▶ Reading passage
################

MONTPELIER — Vermont Fish and Wildlife Commissioner Patrick Berry delivered a well-orchestrated message to the Legislature’s Search and Rescue Strategic Plan Development Committee last week: The Shumlin administration has determined that search and rescue in Vermont will remain under the primary jurisdiction of the Vermont State Police.

The Vermont Legislature had scrutinized state police authority and protocols for backcountry search and rescue this spring after 19-year-old New Haven resident Levi Duclos died of hypothermia on a mountain trail in Ripton in January. State police were notified that Duclos was missing by a 9-1-1 call from a family member at 8 p.m., but did not initiate a ground search or request assistance from local first responders for more than 12 hours. The Legislature adopted interim search and rescue protocols to mandate more timely response, then tasked the committee with evaluating whether search and rescue jurisdiction should be transferred to another entity, such as Fish and Wildlife.

################

▶ Dataset records

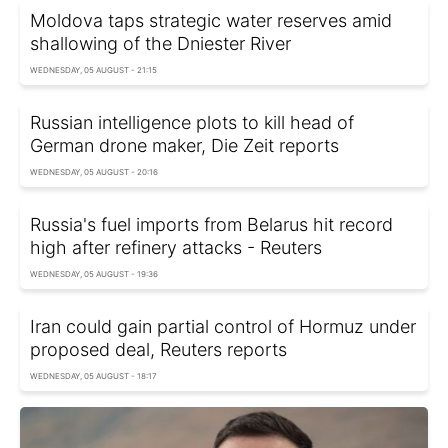
Moldova taps strategic water reserves amid
shallowing of the Dniester River
WEDNESDAY, 05 AUGUST - 21:15
Russian intelligence plots to kill head of
German drone maker, Die Zeit reports
WEDNESDAY, 05 AUGUST - 20:16
Russia's fuel imports from Belarus hit record
high after refinery attacks - Reuters
WEDNESDAY, 05 AUGUST - 19:36
Iran could gain partial control of Hormuz under
proposed deal, Reuters reports
WEDNESDAY, 05 AUGUST - 18:17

################

▶ Problem details
Write out everything in the Vermont search and rescue passage from "MONTPELIER — Vermont" down to "Vermont State Police.", word for word.

▶ Exercise solution
MONTPELIER — Vermont Fish and Wildlife Commissioner Patrick Berry delivered a well-orchestrated message to the Legislature’s Search and Rescue Strategic Plan Development Committee last week: The Shumlin administration has determined that search and rescue in Vermont will remain under the primary jurisdiction of the Vermont State Police.